The Star Tribune recently ran an article about a new study from George Washington University tracking cases of Americans who traveled to join jihadist groups in Syria and Iraq since 2011. The print version of the article was accompanied by a graph showing that Minnesota has the highest rate of cases in the study. TSP editor Chris Uggen tweeted the graph, noting that this rate represented a whopping seven cases in the last six years.
SCARY chart and headline, but story should have noted that MN had grand total of 7 cases since 2011. Fear-mongering? https://t.co/6506DwWpr3 pic.twitter.com/pPjkYc0MtD
— Chris Uggen (@chrisuggen) February 6, 2018
Here is the original data from the study next to the graph that the paper published:
Social scientists often focus on rates when reporting events, because it make cases easier to compare. If one county has 300 cases of the flu, and another has 30,000, you wouldn’t panic about an epidemic in the second county if it had a city with many more people. But relying on rates to describe extremely rare cases can be misleading.
For example, the data show this graph misses some key information. California and Texas had more individual cases than Minnesota, but their large populations hide this difference in the rates. Sorting by rates here makes Minnesota look a lot worse than other states, while the number of cases is not dramatically different.

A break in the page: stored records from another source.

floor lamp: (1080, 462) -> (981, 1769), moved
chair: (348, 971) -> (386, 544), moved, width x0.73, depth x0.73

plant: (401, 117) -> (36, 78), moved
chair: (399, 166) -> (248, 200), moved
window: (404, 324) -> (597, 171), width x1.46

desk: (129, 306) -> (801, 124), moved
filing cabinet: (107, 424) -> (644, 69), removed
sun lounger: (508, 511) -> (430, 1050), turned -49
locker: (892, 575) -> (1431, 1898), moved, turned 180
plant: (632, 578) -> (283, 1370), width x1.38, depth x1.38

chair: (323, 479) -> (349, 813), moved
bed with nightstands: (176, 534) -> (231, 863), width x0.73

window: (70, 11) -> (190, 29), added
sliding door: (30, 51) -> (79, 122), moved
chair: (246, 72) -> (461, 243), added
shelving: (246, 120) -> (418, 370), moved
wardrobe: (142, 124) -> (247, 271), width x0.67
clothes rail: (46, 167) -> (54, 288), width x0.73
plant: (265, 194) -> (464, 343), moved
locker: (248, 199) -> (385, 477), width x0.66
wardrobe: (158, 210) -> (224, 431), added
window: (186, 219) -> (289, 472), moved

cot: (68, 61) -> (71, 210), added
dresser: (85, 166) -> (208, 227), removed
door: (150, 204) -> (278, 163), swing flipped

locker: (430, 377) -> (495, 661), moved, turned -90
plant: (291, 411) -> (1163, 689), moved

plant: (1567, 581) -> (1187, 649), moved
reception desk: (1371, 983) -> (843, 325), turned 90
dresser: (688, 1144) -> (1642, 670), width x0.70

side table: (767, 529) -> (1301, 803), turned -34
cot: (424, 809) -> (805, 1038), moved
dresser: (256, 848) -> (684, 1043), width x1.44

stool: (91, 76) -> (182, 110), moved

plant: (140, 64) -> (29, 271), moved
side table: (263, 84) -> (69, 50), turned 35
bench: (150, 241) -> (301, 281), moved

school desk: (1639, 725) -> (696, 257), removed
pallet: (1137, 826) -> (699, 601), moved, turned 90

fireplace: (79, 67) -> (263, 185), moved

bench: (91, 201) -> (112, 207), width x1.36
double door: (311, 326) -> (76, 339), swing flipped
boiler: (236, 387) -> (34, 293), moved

As far as I can tell, this chart only appeared in the print newspaper photographed above and not on the online story. If so, this chart only went to print audiences. Today we hear a lot of concern about the impact of “filter bubbles,” especially online, and the spread of misleading information. What concerns me most about this graph is how it shows the potential impact of offline filter bubbles in local communities, too.
Evan Stewart is an assistant professor of sociology at University of Massachusetts Boston. You can follow his work at his website, or on BlueSky.
Comments 8
NH_Broadwing — February 12, 2018
I lived in Minneapolis for over 9 years, and in Minnesota for over 11. Minnesota has the highest population of Somalian immigrants in the United States. Somalia is a primarily Muslim country, with many religious radicals. While I lived in Mpls. rarely a day went by without hearing Somali men talking about how much they hate America, hate the country that saved them from genocide and human rights abuses. Somali women did not do the same, though many male children did.
Also, bear in mind that the 9/11 hijackers were trained to fly (but not how to land) in Minnesota, and that Zaccharias Moussawi (incarcerated in the supermax prison outside Canon City, CO) confirmed this. All in all, even if this is fear-mongering and paranoia, which I think it is not, Minnesota and the Twin Cities have every right to be over-cautious.